July Morning is an annual Bulgarian festival, celebrated on the night before and the first day of July, in which thousands of people from around the country travel to the Black Sea coast or the Danube River to watch the first sunrise of July. The tradition began in 1985 in Varna, taking its name from the British progressive rock band Uriah Heep's 1971 hit "July Morning".

==History==
Although "July Morning" was released in 1971, it was only in the 1980s that it became popular in Bulgaria, via the spread of black-market vinyls. Due to social and cultural restrictions of the time, the song gained massive underground appeal as a protest song anthem.

** INPUT DATA **
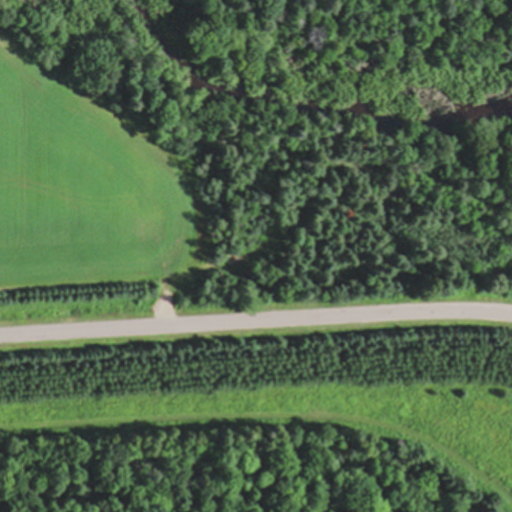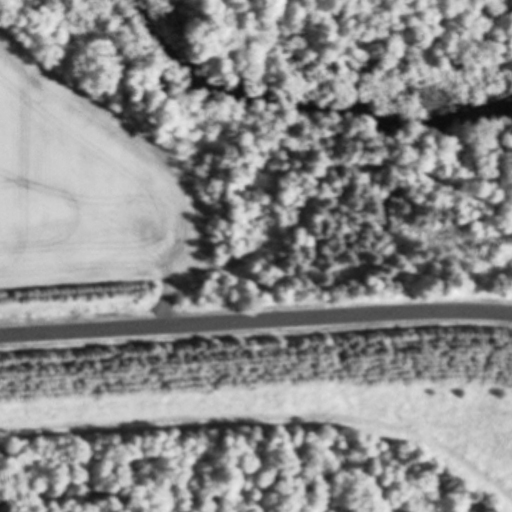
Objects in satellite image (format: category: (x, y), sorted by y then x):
river: (316, 101)
road: (255, 317)
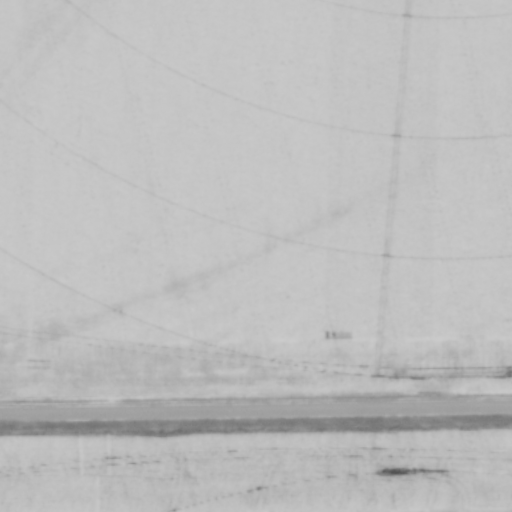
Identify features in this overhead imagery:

** PARTS OF THE EXERCISE **
1. According to the July Morning text, in which year and city did the tradition begin?
2. List every place name (country, city, sea or river) mentioned in the July Morning text.
3. Continue the July Morning text from the point where it stops.

** ANSWER SET **
1. It began in 1985 in Varna.

2. Black Sea, Danube River, Varna, Bulgaria

3.
The first "July Morning" festival took place in 1985, in Varna, as a form of protest against the regime. A soldier who had previously been assigned overnight guard duty from the night of June 30th into July 1st believed that no one should welcome the first morning of July alone, and so invited his friends to spend that night celebrating together. In 1986, word of the celebration spread at a jazz festival in Sopot, and thousands of people descended on Varna for July Morning. Poet Raycho Angelov describes one of the early July Morning celebrations:

What I remember is how people didn’t stop singing and dancing all night, 20-30 people played acoustic guitars all along the shore near the Varna lighthouse. People made love, not war. Me included. Some were passing by, others were like mystics meditating, and some just slept despite the cacophony. It was in the spirit of the 'monkey dance' of life, in the words of Jack Kerouac.

Since then, the tradition has spread across the country (possibly galvanized by Uriah Heep's 1988 concert, who were one of the first Western bands to perform in Bulgaria). After the fall of communism in Bulgaria, the July Morning festival has been increasingly commodified and dissociated from its hippie, countercultural beginnings, and is now seen mostly as a celebration of summer and a chance for social gatherings.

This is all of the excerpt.